The KKE and its youth wing, KNE, organized numerous anti-war, anti-imperialist mobilizations across the country, including massive demonstrations in Athens and Thessaloniki. In northern Greece, thousands of communists, workers, students, men and women, created human chains in order to block the passage of NATO convoys, while the slogan "Nato killers go home", written in banners and walls, was a clear sign that the imperialists were not welcome. 

The mass anti-war mobilizations organized by the KKE during these days consist a milestone in the struggle of the Greek people against imperialism. Back then, the political ancestor of today's SYRIZA, the left-wing party of Synaspismos, was equating the perpetrator with the victim. The opportunists were verbally condemning the bombings but, on the other hand, they were adopting the imperialist arguments about the supposed "ethnic cleansing" made by Milosevic. 

Today, 20 years after the crime in Yugoslavia, we do not forget what the imperialists and their allies did in our neighborhood. We shall never forget the victims of the war and their families.
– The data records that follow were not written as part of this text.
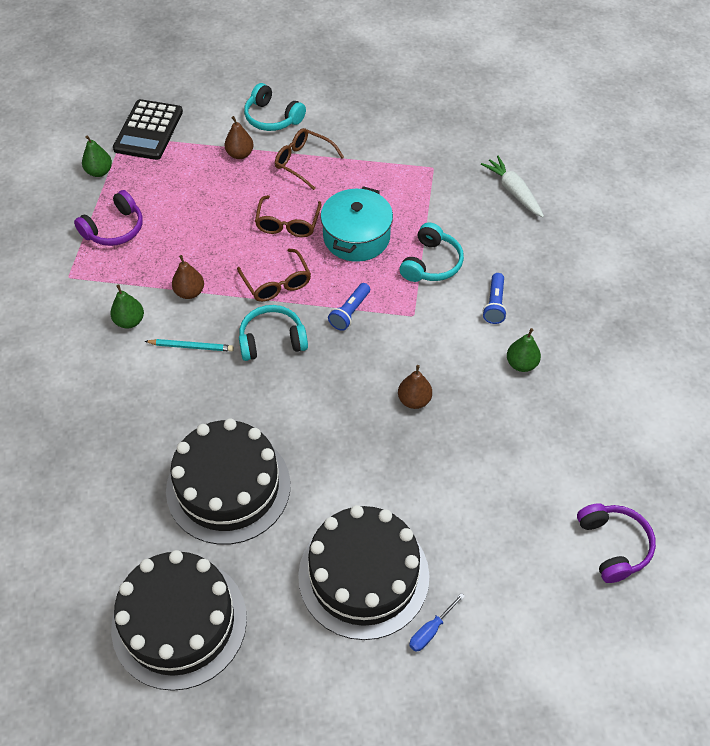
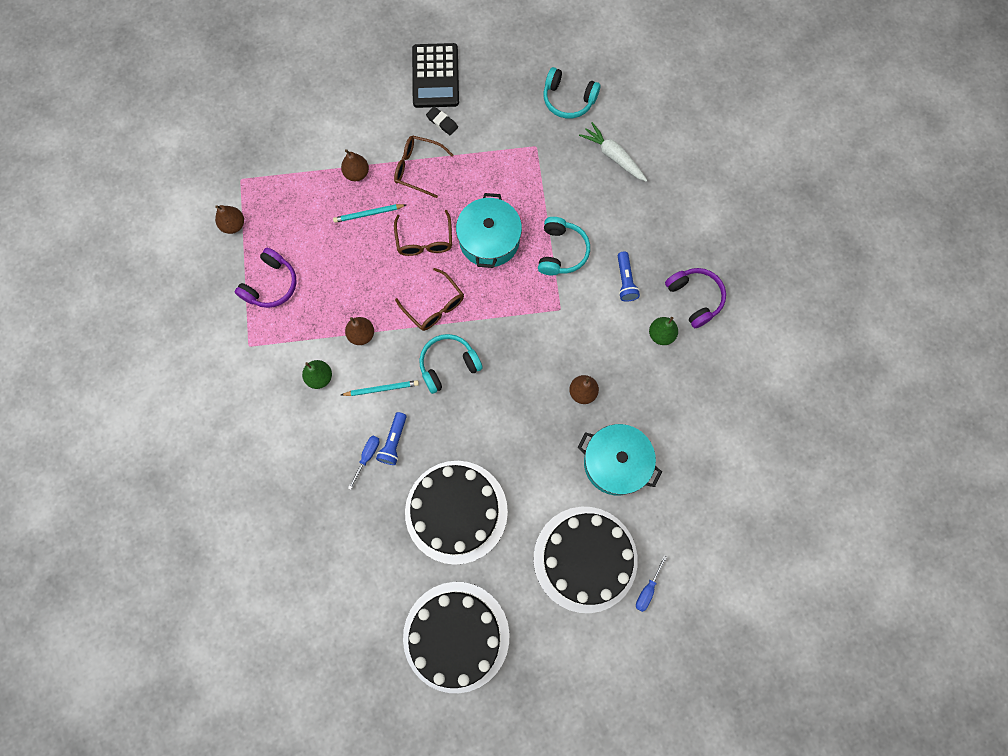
camera: 15 degrees left, 20 degrees up
(99, 172) = (233, 225): green pear -> brown pear
(148, 130) = (262, 166): black calculator -> black calculator (435, 76)
(150, 407) = (367, 456): none -> blue screwdriver
(238, 189) = (368, 214): none -> turquoise pencil
(272, 118) = (373, 123): turquoise headphones -> turquoise headphones (568, 99)
(342, 129) = (442, 122): none -> black eraser
(350, 312) = (506, 320): blue flashlight -> blue flashlight (394, 442)
(431, 481) = (616, 463): none -> turquoise pot
(613, 545) = (767, 481): purple headphones -> purple headphones (694, 298)

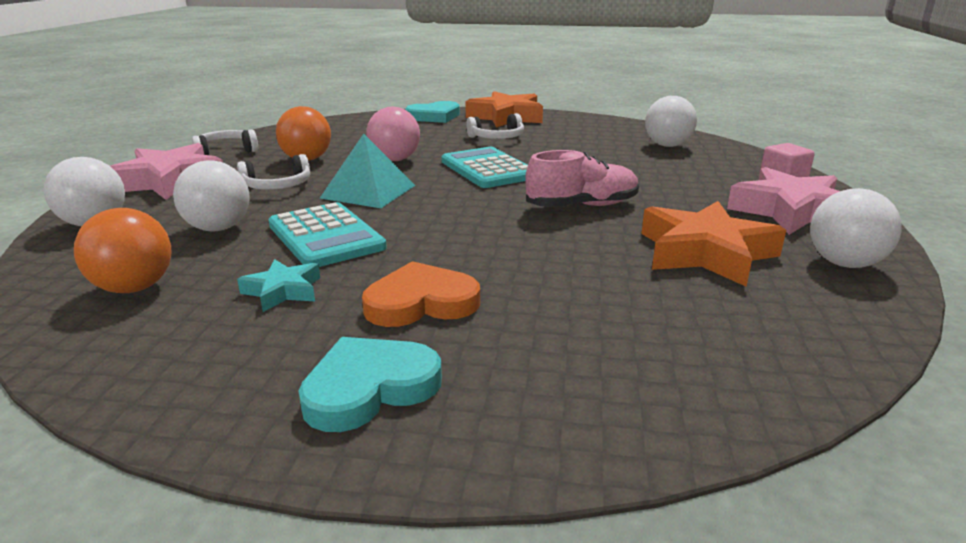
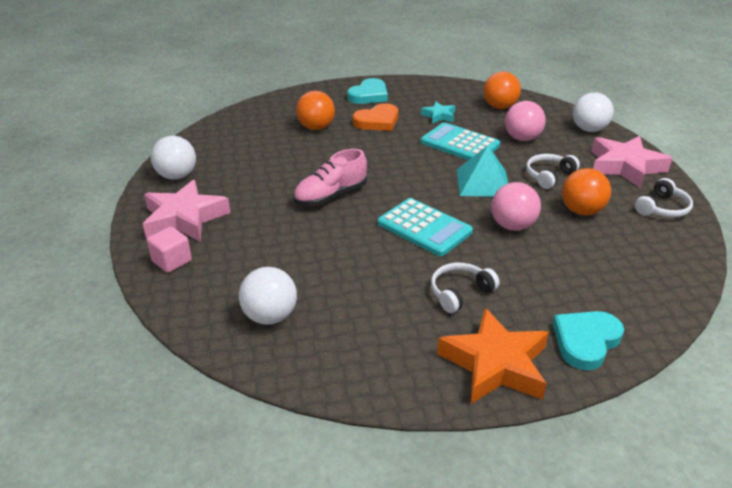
camera: 160 degrees right, 10 degrees up
(218, 228) = (522, 138): white ball -> pink ball
(565, 311) = (316, 128): none -> orange ball
(705, 253) = (251, 170): orange star -> none

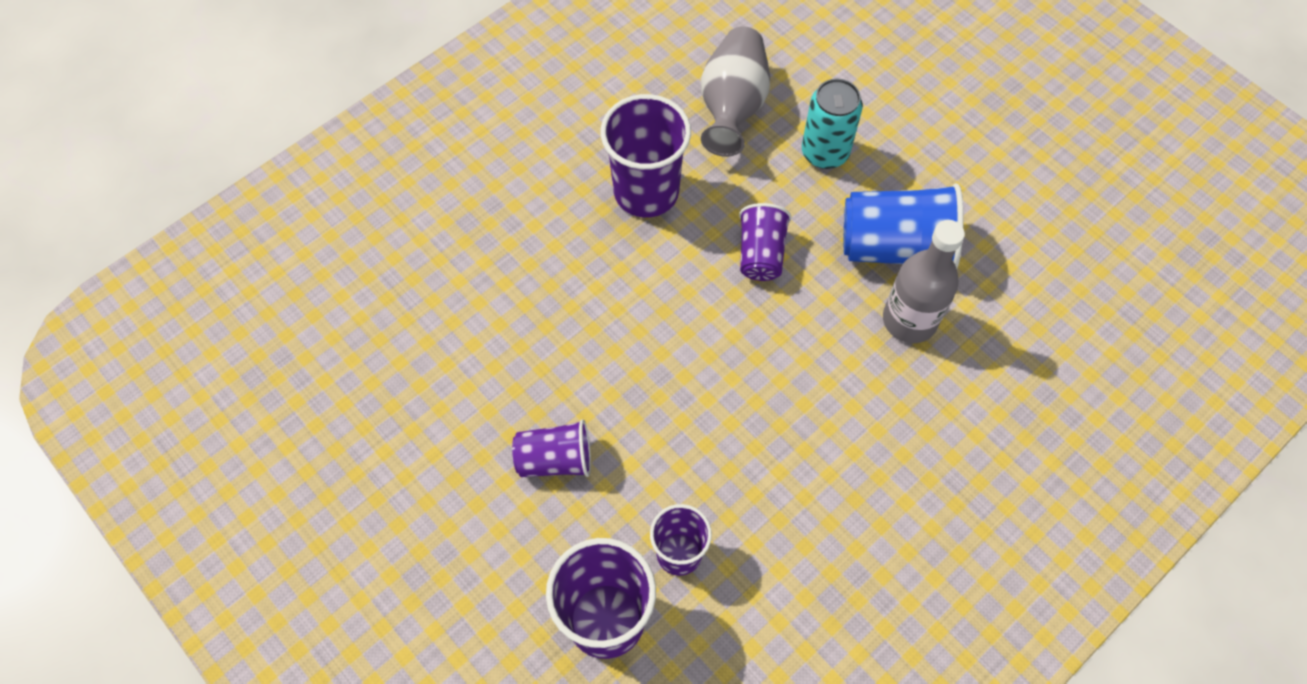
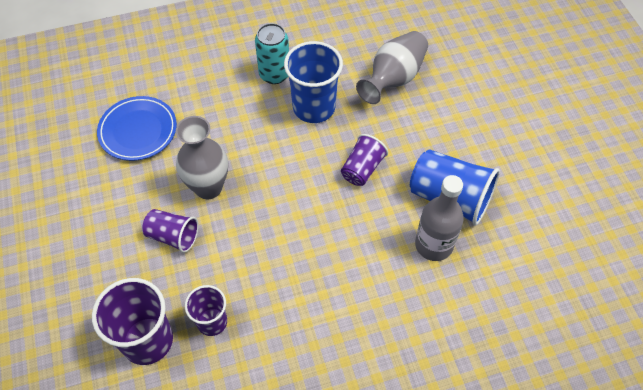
camera: 25 degrees right, 5 degrees down
(411, 328) = (138, 131): none -> blue plate
(564, 368) = (208, 187): none -> grey vase
(646, 192) = (314, 107): purple cup -> blue cup
(825, 153) = (435, 125): turquoise can -> turquoise can (274, 74)

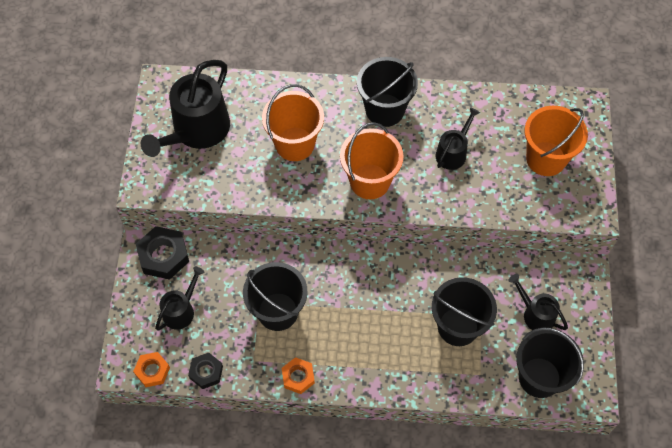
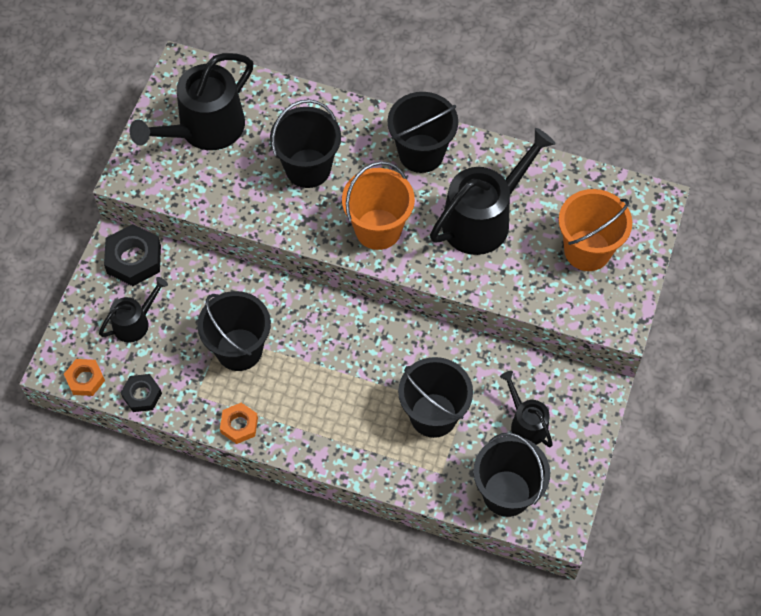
camera: 15 degrees right, 0 degrees up
(295, 144) = (308, 168): orange bucket -> black bucket
(453, 153) = (483, 219): black watering can -> black watering can, size x1.87

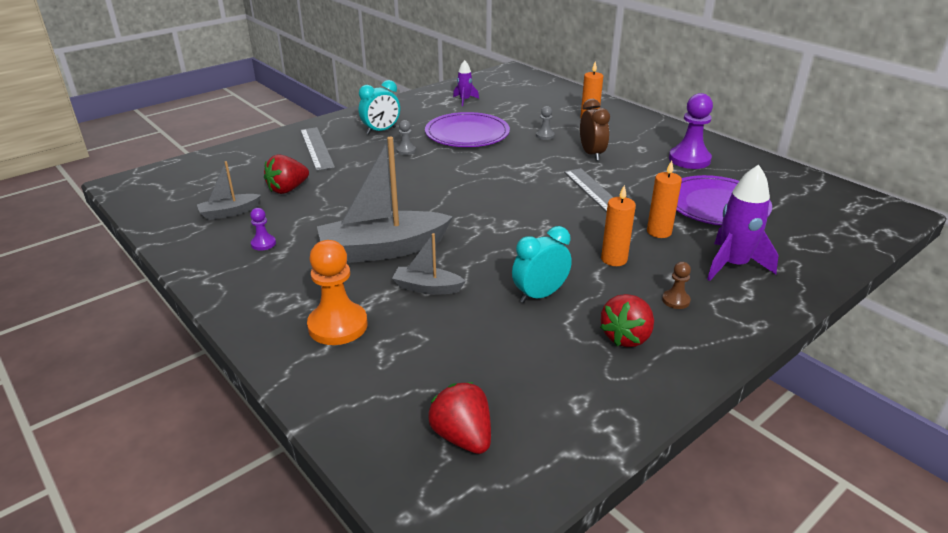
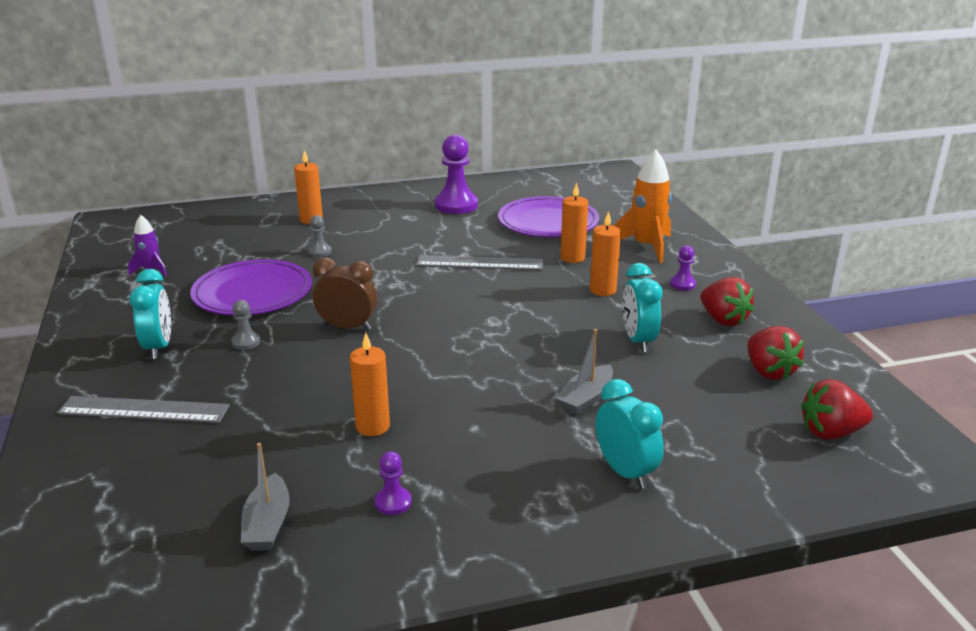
camera: 65 degrees left, 5 degrees down
(288, 189) = (251, 457): red strawberry -> red strawberry (769, 371)
(338, 325) = (625, 472): orange pawn -> turquoise clock
(339, 215) = (372, 426): none -> orange candle
(383, 249) = (485, 410): grey boat -> none
(591, 154) = (393, 242): brown clock -> brown clock (347, 327)
(675, 300) = (682, 284): brown pawn -> purple pawn
(733, 265) = (646, 247): purple rocket -> orange rocket

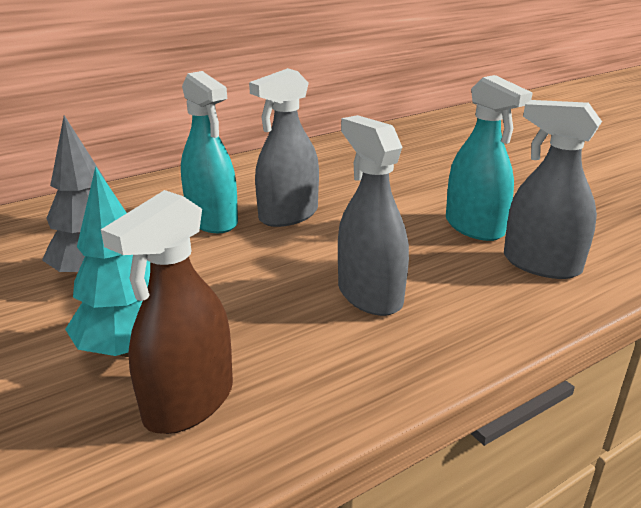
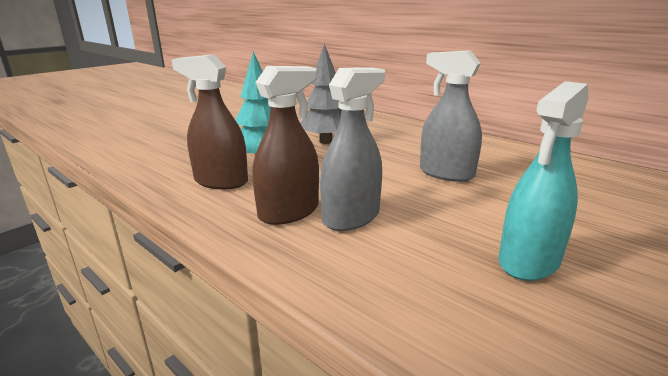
camera: 75 degrees right, 5 degrees down
(212, 220) = (411, 154): turquoise spray bottle -> none
(337, 339) = (289, 212): none -> brown spray bottle
(541, 264) = (484, 313): grey spray bottle -> none

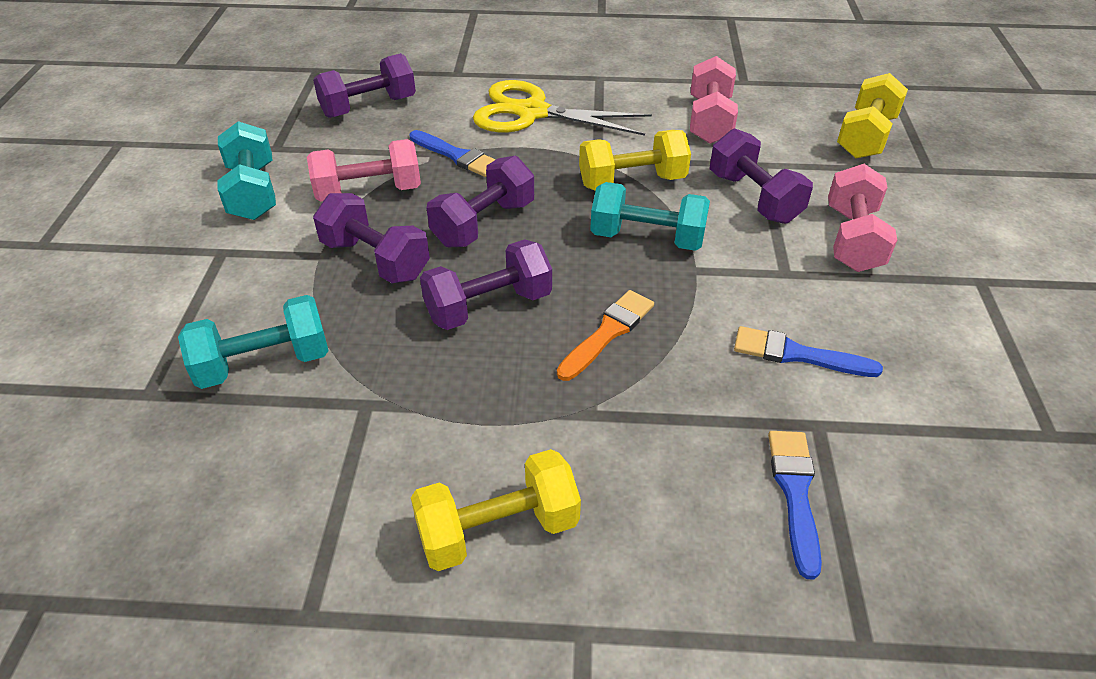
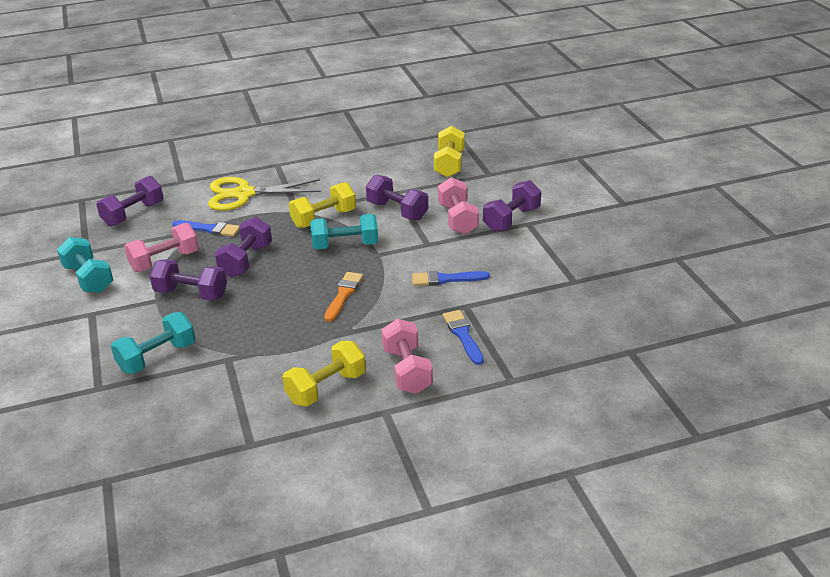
camera: 20 degrees left, 10 degrees down
(488, 306) = (271, 299): purple dumbbell -> purple dumbbell (511, 219)
(709, 120) = (356, 175): pink dumbbell -> pink dumbbell (407, 370)

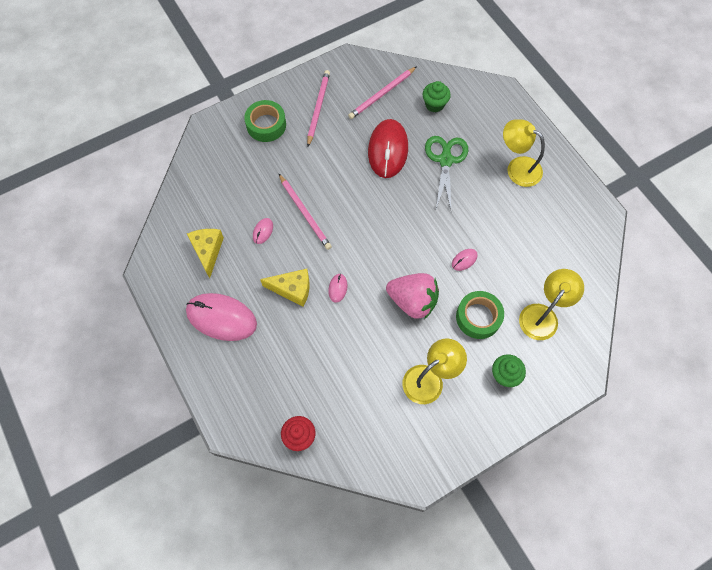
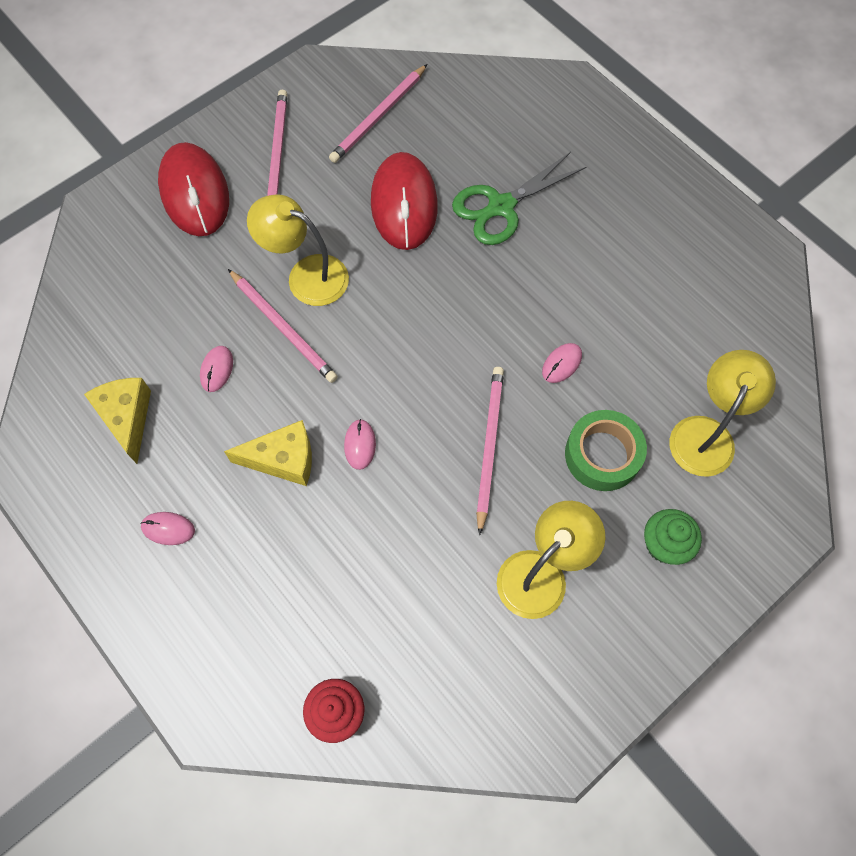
camera: 10 degrees left, 0 degrees up
(221, 318) = (168, 529): pink mouse -> pink mouse, size x0.42
(266, 125) = (195, 193): green tape -> red mouse
(412, 301) = (489, 446): pink strawberry -> pink pencil
(434, 104) = (467, 120): green cupcake -> none
(445, 160) = (501, 206): green scissors -> green scissors turned 120 degrees counterclockwise
(517, 168) = (619, 201): yellow lamp -> yellow lamp (306, 275)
We shall never forget and forgive all those who committed this atrocity against the children of Yugoslavia. 

This tragic anniversary reminds us that the danger of war is still here. In a region where the competition between the imperialists is intensifying, with nationalist hatred being cultivated by those who "divide and rule", the people have only one option. This is the strengthening of the struggle of the workers, of the people, against imperialism and wars. This struggle is inextricably tied to the struggle for the overthrow of the capital's power and the defeat of the rotten capitalist system which, after all, is the womb of wars, exploitation and destruction.